Websteps last “competence evening” before the summer vacations gathered 14 consultants, that despite the beautiful weather had decided to stay inside for some quality time together learning about CockroachDB. Kai Niemi had agreed to share his knowledge on the topic.
Kai started with a summary of the evolution of databases and the reasons behind the rise of the so-called NoSQL databases in the second half of the 90’s. That rise was as you might suspect caused by the growing popularity of internet and the increasing demand for accessible information. The traditional databases weren’t able to keep up so new and more flexible ones were developed. I always appreciate some (historical) context, so this introduction was perfect.
It soon became clear that Kai is very passionate and knowledgeable about databases in general and CockroachDB in particular. I for once did not expect such a well-prepared talk. Kai had loads of material and knew what parts to focus on to tailor the talk to the audience. He kept us interested and focused for over two hours, which I think is quite impressive.
What did I learn?
A lot, but if I must list three things it would be that CockroachDB is:
- A highly scalable and distributed SQL database
- Extremely resilient, can even handle outages of entire data centers
- Very easy to get started with
CockroachDB is designed to be both scalable and consistent. Is that possible you may ask yourself, start by reading this to make up your mind:
If you are not up for reading that or any of the many blog post about CockroachDB you could just have a look at the diagram below to get an idea of the concept.

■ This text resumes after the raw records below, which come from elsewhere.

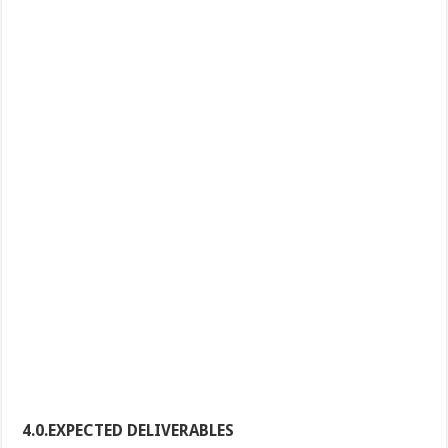
4.0.EXPECTED DELIVERABLES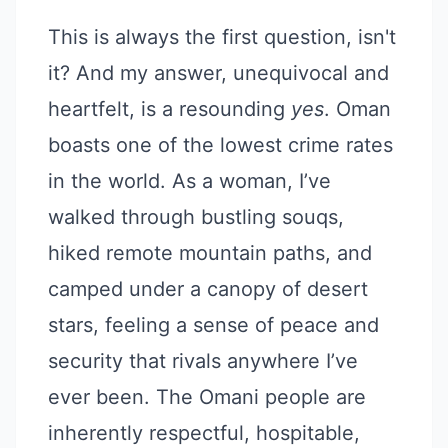
This is always the first question, isn't
it? And my answer, unequivocal and
heartfelt, is a resounding
yes
. Oman
boasts one of the lowest crime rates
in the world. As a woman, I’ve
walked through bustling souqs,
hiked remote mountain paths, and
camped under a canopy of desert
stars, feeling a sense of peace and
security that rivals anywhere I’ve
ever been. The Omani people are
inherently respectful, hospitable,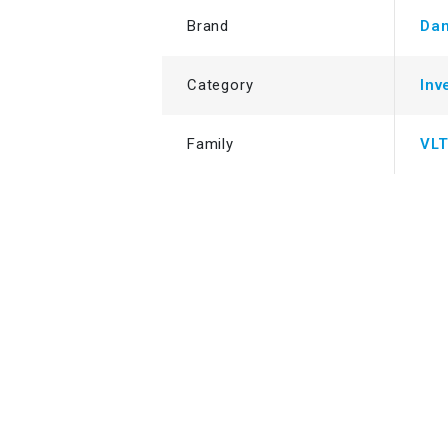
Brand
Dan
Category
Inv
Family
VL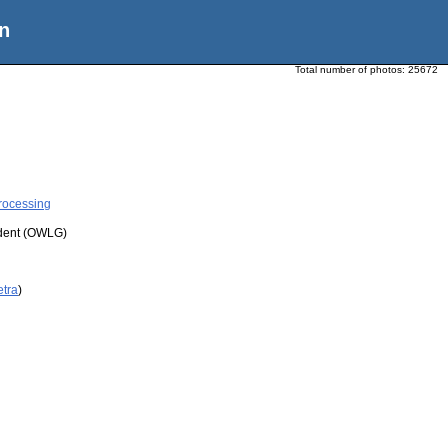
n
Total number of photos:
25672
rocessing
udent (OWLG)
etra
)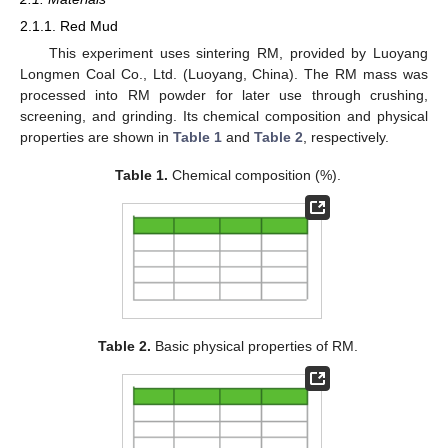
2.1.1. Red Mud
This experiment uses sintering RM, provided by Luoyang
Longmen Coal Co., Ltd. (Luoyang, China). The RM mass was
processed into RM powder for later use through crushing,
screening, and grinding. Its chemical composition and physical
properties are shown in
Table 1
and
Table 2
, respectively.
Table 1.
Chemical composition (%).
Table 2.
Basic physical properties of RM.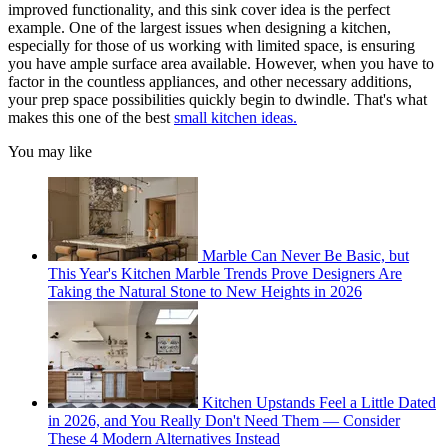
improved functionality, and this sink cover idea is the perfect
example. One of the largest issues when designing a kitchen,
especially for those of us working with limited space, is ensuring
you have ample surface area available. However, when you have to
factor in the countless appliances, and other necessary additions,
your prep space possibilities quickly begin to dwindle. That's what
makes this one of the best
small kitchen ideas.
You may like
Marble Can Never Be Basic, but
This Year's Kitchen Marble Trends Prove Designers Are
Taking the Natural Stone to New Heights in 2026
Kitchen Upstands Feel a Little Dated
in 2026, and You Really Don't Need Them — Consider
These 4 Modern Alternatives Instead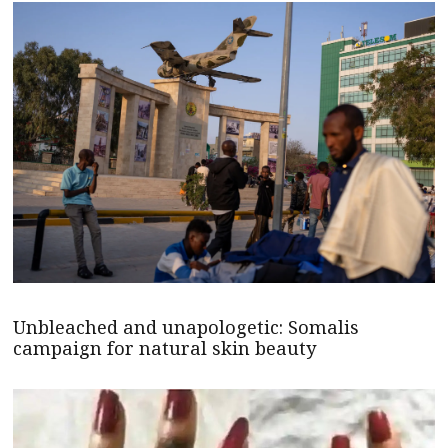
Unbleached and unapologetic: Somalis
campaign for natural skin beauty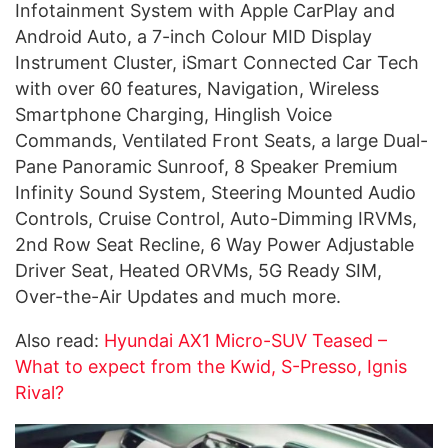
Infotainment System with Apple CarPlay and
Android Auto, a 7-inch Colour MID Display
Instrument Cluster, iSmart Connected Car Tech
with over 60 features, Navigation, Wireless
Smartphone Charging, Hinglish Voice
Commands, Ventilated Front Seats, a large Dual-
Pane Panoramic Sunroof, 8 Speaker Premium
Infinity Sound System, Steering Mounted Audio
Controls, Cruise Control, Auto-Dimming IRVMs,
2nd Row Seat Recline, 6 Way Power Adjustable
Driver Seat, Heated ORVMs, 5G Ready SIM,
Over-the-Air Updates and much more.
Also read:
Hyundai AX1 Micro-SUV Teased –
What to expect from the Kwid, S-Presso, Ignis
Rival?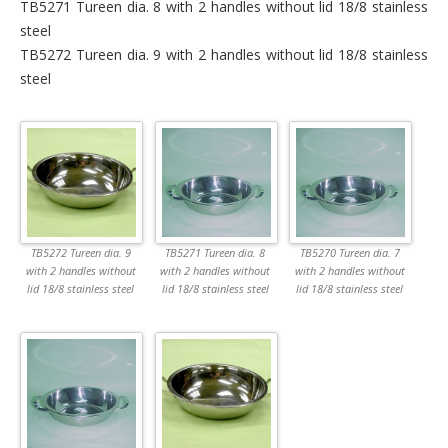
TB5271 Tureen dia. 8 with 2 handles without lid 18/8 stainless
steel
TB5272 Tureen dia. 9 with 2 handles without lid 18/8 stainless
steel
TB5272 Tureen dia. 9
TB5271 Tureen dia. 8
TB5270 Tureen dia. 7
with 2 handles without
with 2 handles without
with 2 handles without
lid 18/8 stainless steel
lid 18/8 stainless steel
lid 18/8 stainless steel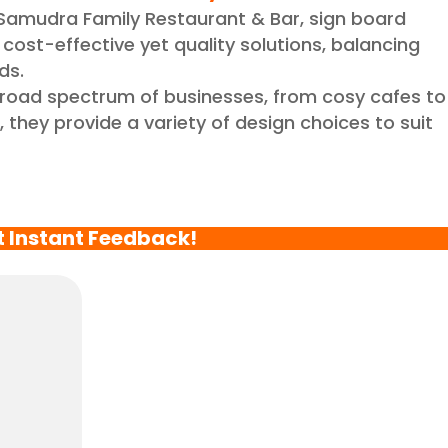
Samudra Family Restaurant & Bar, sign board
cost-effective yet quality solutions, balancing
ds.
broad spectrum of businesses, from cosy cafes to
 they provide a variety of design choices to suit
t Instant Feedback!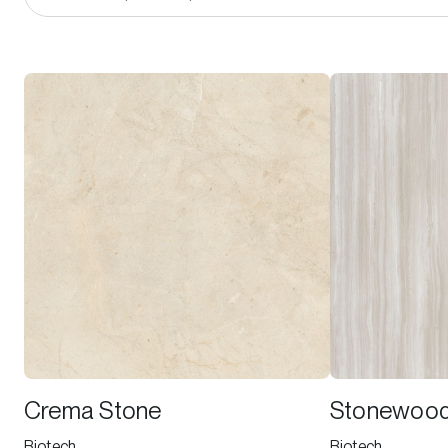
Crema Stone
Stonewoo
Biotech
Biotech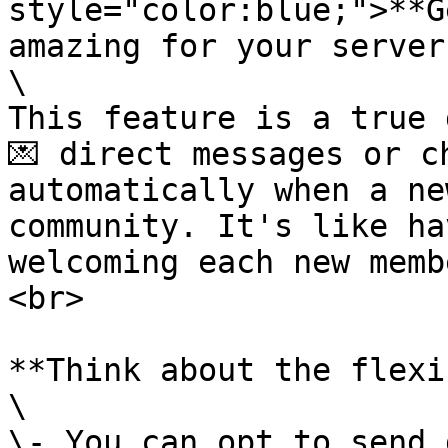
style="color:blue;">**G
amazing for your server
\

This feature is a true 
💌 direct messages or c
automatically when a ne
community. It's like ha
welcoming each new memb
<br>

**Think about the flexi
\

\- You can opt to send 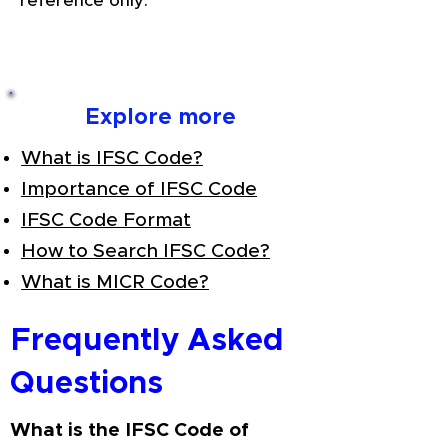
reference only.
Explore more
What is IFSC Code?
Importance of IFSC Code
IFSC Code Format
How to Search IFSC Code?
What is MICR Code?
Frequently Asked
Questions
What is the IFSC Code of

One key component that is not mentioned in this picture is RAFT, the consensus protocol that enables the consistency between the nodes. Follow the link to read more about it.
Try it yourself
Kai underlined that one objective of the creators of CockroachDB was to make it as easy as possible to install and start using. I encourage you to try this and see for yourself.
And follow this guide:
Kai had set up a CockroachDB cluster with three different regions/zones US, Europe (AWS) and Åkersberga (on premise). He then showed how CockroachDB handles nodes going down and finally entire data centers/regions. As long as the majority of the nodes were still up the database just kept on going as nothing had happen from a client’s point of view. It should take you only 5–10 minutes to set up and test a local cluster. I did this and tried out the same thing Kai demoed at the end of his talk (but on my local cluster).
This talk gave me a great introduction to CockroachDB and also quite a few deep dives and explanations of interesting issues that you need to pay attention to when working with databases: ACID, clock skew, true time, serialization and linearization etc. Time well spent.
Thanks to Kai for an interesting talk and a great evening!